Günümüz Türkçesiyle Türk Edebiyatı Klasikleri.
“Bütün hayatının, bütün hislerinin, bütün çaresizliklerinin acısını şu dakika kendi ruhunda taşıdığı hâlde karanlık ve dikenli bir yolun ufuklarına doğru yürüyordu. Halbuki o, zavallı kadın, gözyaşlarından ibaret olan hayatını bütün izahıyla gözleri önüne dökmüş, ona bir hayatın bütün ıstıraplarıyla dolu bir kitap bırakmıştı.”
Cumhuriyet döneminin ilk yıllarında karasevda temalı eserler kaleme alan ilk kadın yazar Güzide Sabri, kendi hayatında tanık olduğu kasveti ve hüznü kurguya aktarmaktaki ustalığıyla da edebiyatımızın unutulmazları arasına girmiş bir isim. Ölmüş Bir Kadının Evrak-ı Metrukesi’nin devam romanı olan Nedret ise, Güzide Sabri’nin melankolik kahramanı Fikret’in kızı Nedret’in hüzünlü hikâyesini anlatıyor.
Annesinin hayatından geriye kalan parçaları bir yapboz gibi bir araya getirmeye başlayan Nedret, Kenan’la nişanlanır ve düğün tarihi giderek yaklaşır.

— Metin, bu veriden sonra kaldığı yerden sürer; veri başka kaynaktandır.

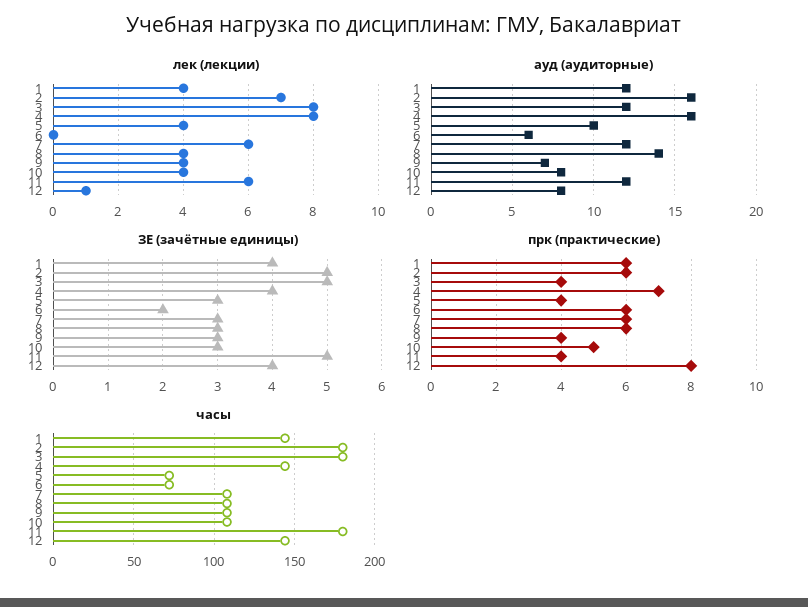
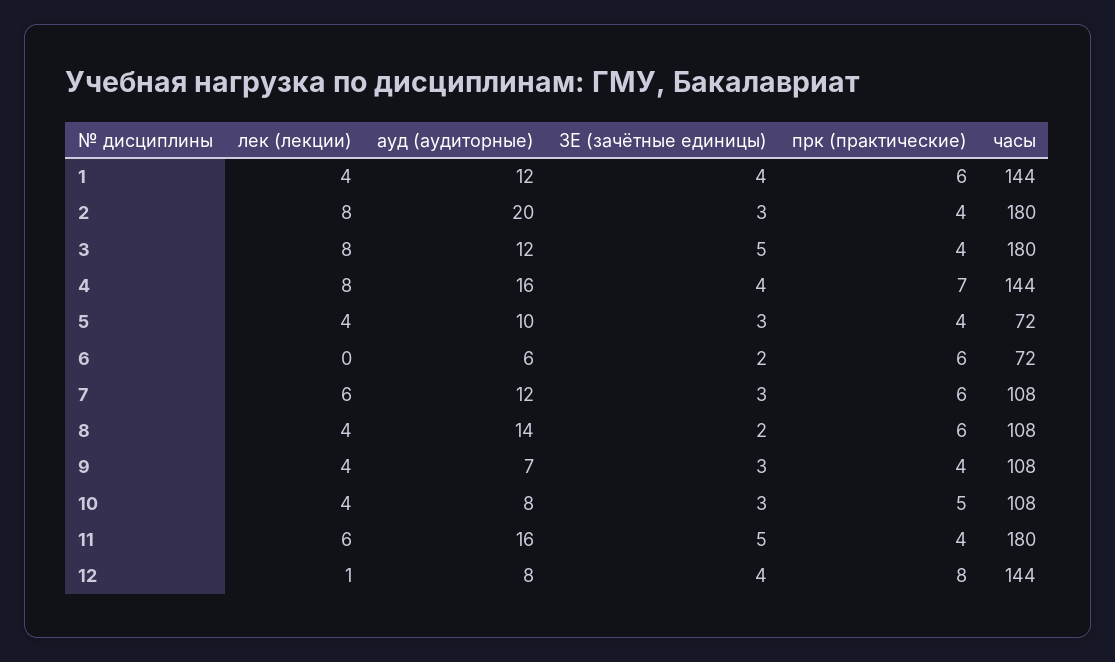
  {
    "лек (лекции)": {
      "1": 4,
-     "2": 7,
+     "2": 8,
      "3": 8,
      "4": 8,
      "5": 4,
      "6": 0,
      "7": 6,
      "8": 4,
      "9": 4,
      "10": 4,
      "11": 6,
      "12": 1
    },
    "ауд (аудиторные)": {
      "1": 12,
-     "2": 16,
+     "2": 20,
      "3": 12,
      "4": 16,
      "5": 10,
      "6": 6,
      "7": 12,
      "8": 14,
      "9": 7,
      "10": 8,
-     "11": 12,
+     "11": 16,
      "12": 8
    },
    "ЗЕ (зачётные единицы)": {
      "1": 4,
-     "2": 5,
+     "2": 3,
      "3": 5,
      "4": 4,
      "5": 3,
      "6": 2,
      "7": 3,
-     "8": 3,
+     "8": 2,
      "9": 3,
      "10": 3,
      "11": 5,
      "12": 4
    },
    "прк (практические)": {
      "1": 6,
-     "2": 6,
+     "2": 4,
      "3": 4,
      "4": 7,
      "5": 4,
      "6": 6,
      "7": 6,
      "8": 6,
      "9": 4,
      "10": 5,
      "11": 4,
      "12": 8
    },
    "часы": {
      "1": 144,
      "2": 180,
      "3": 180,
      "4": 144,
      "5": 72,
      "6": 72,
      "7": 108,
      "8": 108,
      "9": 108,
      "10": 108,
      "11": 180,
      "12": 144
    }
  }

Nedret’in önünde iki yol vardır. Biri karanlık ve ümitsiz, diğeri aydınlık ve sonsuzdur. Onun da hayatı annesininki gibi kederle mi yoğrulacaktır yoksa aşk içerisinde mesut mu olacaktır? Artık ya kalbinin sesini dinleyecek ya da çevresindeki insanlara kulak verecektir.
İki kez beyazperdeye uyarlanan Ölmüş Bir Kadının Evrak-ı Metrukesi’ndeki karasevda öyküsü, Nedret’te de aynı heyecanla devam ediyor.